→ Written task:
Extract the lines of the data below without changes. Begin at the line that contains "Target: 'left lung" and stop after the last line of the data, and leave the pictures out of your answer.

====== The input

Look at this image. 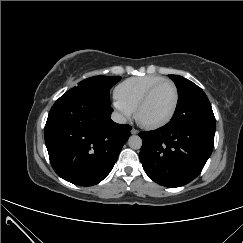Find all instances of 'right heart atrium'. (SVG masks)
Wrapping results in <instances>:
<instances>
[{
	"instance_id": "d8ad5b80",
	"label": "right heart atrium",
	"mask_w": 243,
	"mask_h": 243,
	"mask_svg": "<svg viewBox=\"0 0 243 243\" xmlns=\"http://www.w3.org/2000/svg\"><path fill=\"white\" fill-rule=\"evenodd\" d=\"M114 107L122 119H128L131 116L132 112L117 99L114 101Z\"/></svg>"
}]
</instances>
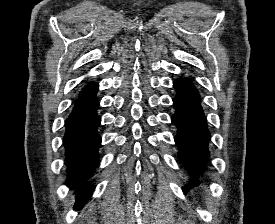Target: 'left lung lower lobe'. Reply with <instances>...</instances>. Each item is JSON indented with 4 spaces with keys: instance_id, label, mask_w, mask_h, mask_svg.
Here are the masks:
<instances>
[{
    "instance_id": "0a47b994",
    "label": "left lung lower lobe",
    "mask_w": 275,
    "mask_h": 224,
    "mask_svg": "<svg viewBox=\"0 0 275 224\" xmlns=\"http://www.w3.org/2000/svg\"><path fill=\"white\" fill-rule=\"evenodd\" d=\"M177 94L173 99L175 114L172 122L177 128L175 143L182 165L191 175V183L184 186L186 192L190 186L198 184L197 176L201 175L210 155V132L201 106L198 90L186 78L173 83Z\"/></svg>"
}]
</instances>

============

→ Finished answer:
Target: 'left lung lower lobe'. Reply with <instances>...</instances>. Each item is JSON indented with 4 spaces with keys: instance_id, label, mask_w, mask_h, mask_svg.
Here are the masks:
<instances>
[{
    "instance_id": "0a47b994",
    "label": "left lung lower lobe",
    "mask_w": 275,
    "mask_h": 224,
    "mask_svg": "<svg viewBox=\"0 0 275 224\" xmlns=\"http://www.w3.org/2000/svg\"><path fill=\"white\" fill-rule=\"evenodd\" d=\"M177 94L173 99L175 114L172 122L177 128L175 143L182 165L191 175V183L184 186L186 192L190 186L198 184L197 176L201 175L210 155V132L201 106L198 90L186 78L173 83Z\"/></svg>"
}]
</instances>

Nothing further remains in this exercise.